CM . . .
. Volume XXI Number 22. . . .February 13, 2015
The Girl Who Writes is the counterpart of 2013’s The Boy Who Paints, the initial offering of writer Jane Watt and illustrator Richard Cole. While The Boy Who Paints focuses on Cole’s colourful exploration of his environment and the discovery of his artistic talents, The Girl Who Writes tells the tale of a young girl whose love of words transports her to new worlds from the imaginations of others as well as her own. While both books have gendered titles, Watt and Cole avoided stereotypical gender representations: The Girl Who Writes could have just as easily been titled “The Boy Who Writes,” which allows any young reader to identify with the protagonist. This tale is full of youthful hope and enthusiasm for writing, and it sets the perfect tone for encouraging young writers.
Using first person narration, Watt describes the protagonist as just “an ordinary person” who lives in “an ordinary, everyday town” (p. 2). However, she is able to describe this ordinary town using lyrical prose that transports the ordinary into poetry. Watt provides models for young readers to think creatively about their everyday tasks. While her imagination is not as fanciful as that of Anne Shirley’s, the protagonist defines reading as “harvest[ing] the stories of others and hold[ing] them in my mind” (p. 3). Young readers may be inspired by Watt’s use of sophisticated language and encouraged to incorporate new words into their writing.
Words are part of the everyday fabric of the protagonist’s life. Cole subtly weaves script into the illustrations: on page 4, the landscape has “words” incorporated into a field of wild grass. At other times, an outline of the protagonist’s figure is filled in with handwriting. This figure is shown travelling through diverse landscapes, from a starry sky to a medieval battleground as the protagonist gathers ideas and incorporates them into her imagination. These words are scribbled, overlaid and in draft form. It is clear that the physical act of writing on paper is important in the creative process of this young author.
Similar to The Boy Who Paints, the first half of The Girl Who Writes is a slow paced, meandering exploration of the protagonist’s environment. Watt’s love of words is on full display, and readers can clearly feel the joy that the author has for writing. The middle of the book, however, has a little too much telling. The protagonist enters a writing contest which, of course, she wins.

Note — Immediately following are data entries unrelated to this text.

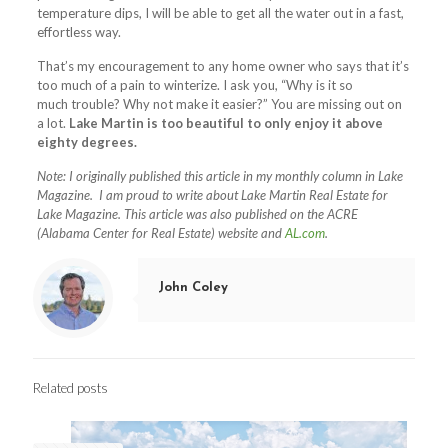
temperature dips, I will be able to get all the water out in a fast,
effortless way.
That’s my encouragement to any home owner who says that it’s
too much of a pain to winterize. I ask you, “Why is it so
much trouble? Why not make it easier?” You are missing out on
a lot.
Lake Martin is too beautiful to only enjoy it above
eighty degrees.
Note: I originally published this article in my monthly column in Lake
Magazine. I am proud to write about Lake Martin Real Estate for
Lake Magazine.
This article was also published on the ACRE
(Alabama Center for Real Estate) website and
AL.com
.
John Coley
Related posts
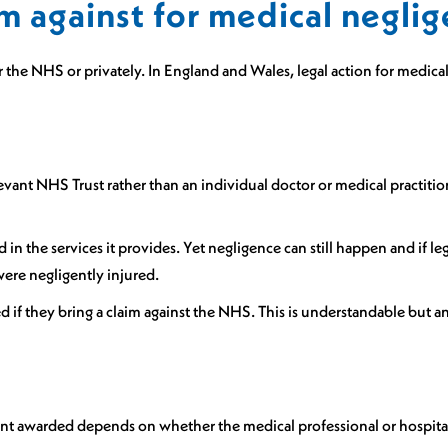
m against for medical negli
he NHS or privately. In England and Wales, legal action for medical 
evant NHS Trust rather than an individual doctor or medical practition
led in the services it provides. Yet negligence can still happen and i
 were negligently injured.
d if they bring a claim against the NHS. This is understandable but 
ount awarded depends on whether the medical professional or hospita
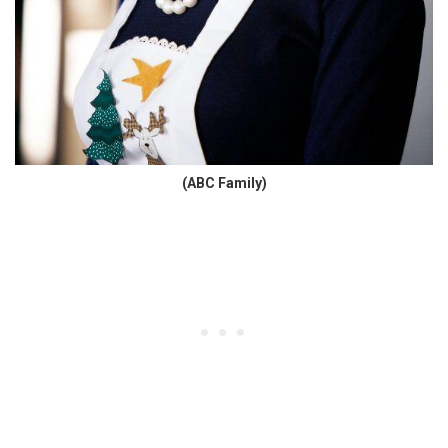
(ABC Family)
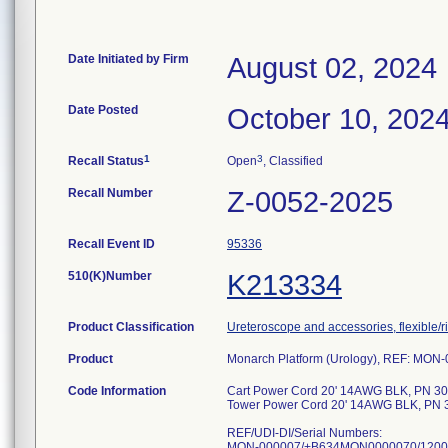
Date Initiated by Firm
August 02, 2024
Date Posted
October 10, 202
1
3
Recall Status
Open
, Classified
Recall Number
Z-0052-2025
Recall Event ID
95336
510(K)Number
K213334
Product Classification
Ureteroscope and accessories, flexible/r
Product
Monarch Platform (Urology), REF: MO
Code Information
Cart Power Cord 20' 14AWG BLK, PN 3
Tower Power Cord 20' 14AWG BLK, PN 
REF/UDI-DI/Serial Numbers:
MON-000007/+B634MON0000070/120059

Unlike the long, flowery sentences of the first half, this section has short, choppier sentences. The brevity of passages such as, “A letter came today. I won!” (p. 28), may jolt readers who have become familiar with a more lyrical writing style. The writer’s exuberance, rather than being expressed through an imaginative combination of words, is shouted out using punctuation. After this interlude, the text reverts to lyrical language, but it has a disconcerting effect and may cause readers to fall out of sync with the flow of the story.
Overall, this promising book with its partner, The Boy Who Paints, is a wonderful addition to any classroom or library. Its positive messaging encourages young readers to follow their dreams and look for beauty in the everyday. In Watt’s words, “[t]he promise of each day surrounds me” (p. 35).
Sabrina Wong is a librarian in Calgary, AB.